[Data for processing Boundary: Start]

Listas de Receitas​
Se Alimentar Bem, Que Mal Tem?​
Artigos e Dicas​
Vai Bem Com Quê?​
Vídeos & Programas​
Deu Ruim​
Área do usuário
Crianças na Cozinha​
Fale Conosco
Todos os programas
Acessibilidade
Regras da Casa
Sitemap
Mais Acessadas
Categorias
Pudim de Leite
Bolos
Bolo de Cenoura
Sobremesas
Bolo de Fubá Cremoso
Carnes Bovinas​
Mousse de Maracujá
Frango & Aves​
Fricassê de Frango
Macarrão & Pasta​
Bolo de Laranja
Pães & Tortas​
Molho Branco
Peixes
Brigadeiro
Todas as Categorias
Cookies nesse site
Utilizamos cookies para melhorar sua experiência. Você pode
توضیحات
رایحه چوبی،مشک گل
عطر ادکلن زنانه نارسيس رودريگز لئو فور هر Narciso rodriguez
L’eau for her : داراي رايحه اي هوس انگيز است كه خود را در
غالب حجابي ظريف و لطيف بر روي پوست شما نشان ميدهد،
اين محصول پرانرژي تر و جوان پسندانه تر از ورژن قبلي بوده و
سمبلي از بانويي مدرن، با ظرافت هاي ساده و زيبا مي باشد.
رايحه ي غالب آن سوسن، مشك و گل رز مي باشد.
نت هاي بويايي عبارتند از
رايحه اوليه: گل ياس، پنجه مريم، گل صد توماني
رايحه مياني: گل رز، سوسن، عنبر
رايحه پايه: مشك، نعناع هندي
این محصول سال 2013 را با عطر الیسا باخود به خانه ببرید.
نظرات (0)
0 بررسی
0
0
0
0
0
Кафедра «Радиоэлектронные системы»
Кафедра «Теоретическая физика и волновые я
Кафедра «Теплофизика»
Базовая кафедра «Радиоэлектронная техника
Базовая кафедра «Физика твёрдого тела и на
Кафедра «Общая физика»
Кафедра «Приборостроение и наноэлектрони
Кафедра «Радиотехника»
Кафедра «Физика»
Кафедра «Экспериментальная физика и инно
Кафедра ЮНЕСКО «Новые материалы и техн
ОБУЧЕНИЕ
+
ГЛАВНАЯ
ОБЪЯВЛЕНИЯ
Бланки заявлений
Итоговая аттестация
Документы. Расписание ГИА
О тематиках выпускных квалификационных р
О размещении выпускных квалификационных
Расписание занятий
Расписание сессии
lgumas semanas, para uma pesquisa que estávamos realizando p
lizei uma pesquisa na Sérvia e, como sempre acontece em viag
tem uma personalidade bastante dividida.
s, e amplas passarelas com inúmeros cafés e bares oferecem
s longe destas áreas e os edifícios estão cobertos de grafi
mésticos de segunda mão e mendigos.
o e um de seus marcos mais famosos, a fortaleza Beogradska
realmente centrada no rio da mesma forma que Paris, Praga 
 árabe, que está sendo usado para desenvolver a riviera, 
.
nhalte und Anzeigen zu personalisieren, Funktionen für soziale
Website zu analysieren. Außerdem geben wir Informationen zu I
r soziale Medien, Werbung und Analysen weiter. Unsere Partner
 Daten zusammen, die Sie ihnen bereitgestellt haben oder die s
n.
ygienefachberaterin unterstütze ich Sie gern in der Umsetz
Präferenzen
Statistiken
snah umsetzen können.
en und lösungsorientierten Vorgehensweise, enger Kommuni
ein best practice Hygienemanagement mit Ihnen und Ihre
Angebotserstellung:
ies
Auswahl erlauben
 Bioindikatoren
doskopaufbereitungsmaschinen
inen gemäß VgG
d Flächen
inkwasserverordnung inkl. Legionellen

[Data for processing Boundary: End]

Assignment:
State only how many of the lines above contain the word "Расписание", treating uppercase and lowercase letters as different.

Solved exercise:
3